Muğla'nın Milas ilçesinde, bölgenin en önemli ören yerleri arasında yer alan ve yıl boyunca kazı çalışmaları yapılan Beçin Antik Kenti'nde, gün yüzüne çıkartılan kalıntılar tarihe ışık tutuyor.
Ayakta kalan tarihi yapılar, restore edilerek turizme kazandırılıyor.
Beçin Antik Kenti Kazı Başkanı Prof. Dr. Kadir Pektaş, alandaki bir evin temelinde yapılan kazıda tarihi sarnıcın bulunduğunu söyledi.

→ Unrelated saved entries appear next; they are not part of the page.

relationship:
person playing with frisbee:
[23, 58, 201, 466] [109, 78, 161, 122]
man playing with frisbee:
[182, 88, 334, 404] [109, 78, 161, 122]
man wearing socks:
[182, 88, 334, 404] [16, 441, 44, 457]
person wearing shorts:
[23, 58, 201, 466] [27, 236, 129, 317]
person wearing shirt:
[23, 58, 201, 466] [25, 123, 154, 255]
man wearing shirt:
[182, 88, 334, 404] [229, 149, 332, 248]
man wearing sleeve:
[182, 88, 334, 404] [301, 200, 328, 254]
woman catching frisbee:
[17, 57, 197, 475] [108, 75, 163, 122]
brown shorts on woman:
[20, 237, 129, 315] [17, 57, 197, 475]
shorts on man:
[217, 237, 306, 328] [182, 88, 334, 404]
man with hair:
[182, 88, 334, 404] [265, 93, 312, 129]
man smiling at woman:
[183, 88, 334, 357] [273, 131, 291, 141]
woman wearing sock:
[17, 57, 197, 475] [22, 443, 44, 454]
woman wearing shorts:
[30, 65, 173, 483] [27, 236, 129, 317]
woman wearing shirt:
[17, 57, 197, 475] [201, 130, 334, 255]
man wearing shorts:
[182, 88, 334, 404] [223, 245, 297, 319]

Sarnıcın kesme taşla inşa edildiğini, beşik tonozlu, dikdörtgen planlı, ortadan kemerle desteklenen bir yapı olduğunu aktaran Pektaş, şunları kaydetti: "14. yüzyıla ait olduğunu değerlendirdiğimiz sarnıcın özellikle savaş dönemlerinde özel bir işlevi vardı. Kaleler kuşatıldığında içeridekilerin teslim olabilmesi için ilk yapılan iş, su yollarının tahribi oluyordu. Böylelikle su temini zorlaştırılıyor ve içeridekilerin teslim olması sağlanıyordu. Kale içindeki sarnıçlar asıl o zaman devreye giriyordu. Bu yapı da bizim için o yönüyle çok önemli. Bu sarnıç buluntularıyla beraber neredeyse büyük ölçüde günümüze sağlam ulaşan güzel bir örnek."

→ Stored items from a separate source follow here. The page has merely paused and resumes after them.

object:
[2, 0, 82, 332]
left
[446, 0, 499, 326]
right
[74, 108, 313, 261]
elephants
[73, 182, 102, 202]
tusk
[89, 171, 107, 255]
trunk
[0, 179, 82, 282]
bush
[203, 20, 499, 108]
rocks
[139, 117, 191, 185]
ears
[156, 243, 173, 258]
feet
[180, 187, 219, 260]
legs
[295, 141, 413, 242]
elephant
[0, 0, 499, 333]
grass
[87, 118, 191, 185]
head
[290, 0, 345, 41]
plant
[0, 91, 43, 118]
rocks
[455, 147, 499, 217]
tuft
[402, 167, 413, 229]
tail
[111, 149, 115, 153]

Pektaş, kalenin başka yerlerinden de sarnıçlar çıkabileceğini bildirdi.
Buluntular arasında özellikle kadın takılarının, zeytinyağı ölçeğinin ve bir okçu yüzüğünün çok çarpıcı olduğunu belirten Pektaş, incelenen buluntuların dönemin sosyal, kültürel ve ekonomik yaşamına dair bilgiler sunduğunu ifade etti.
2 bin 500 yıllık kadın figürü parçası bulundu
Kazı çalışmalarında su taşıyan bir kadın figürü parçası çıktığını anlatan Pektaş, bu parçanın da çok önemli bir buluntu olduğuna dikkati çekti.
Milattan önce 5. yüzyıla ait olan kadın figürünün özellikle eski çağlarda kutsal alanlarda bulunduğunu vurgulayan Pektaş, "Bunun Karya Bölgesi'nde ele geçen örnekleri var. Ama Beçin Kalesi'nde de olduğu bilinmiyordu. Ortaya çıkması, antik çağlarda buranın da bir kutsal alana sahip olabileceğini akla getirmekte. Bu bizim için hiç şaşırtıcı değil. Çünkü Beçin'de çok daha erken dönemlere, kalkolitik çağlara inen mezarlar, buluntular ele geçmişti." diye konuştu.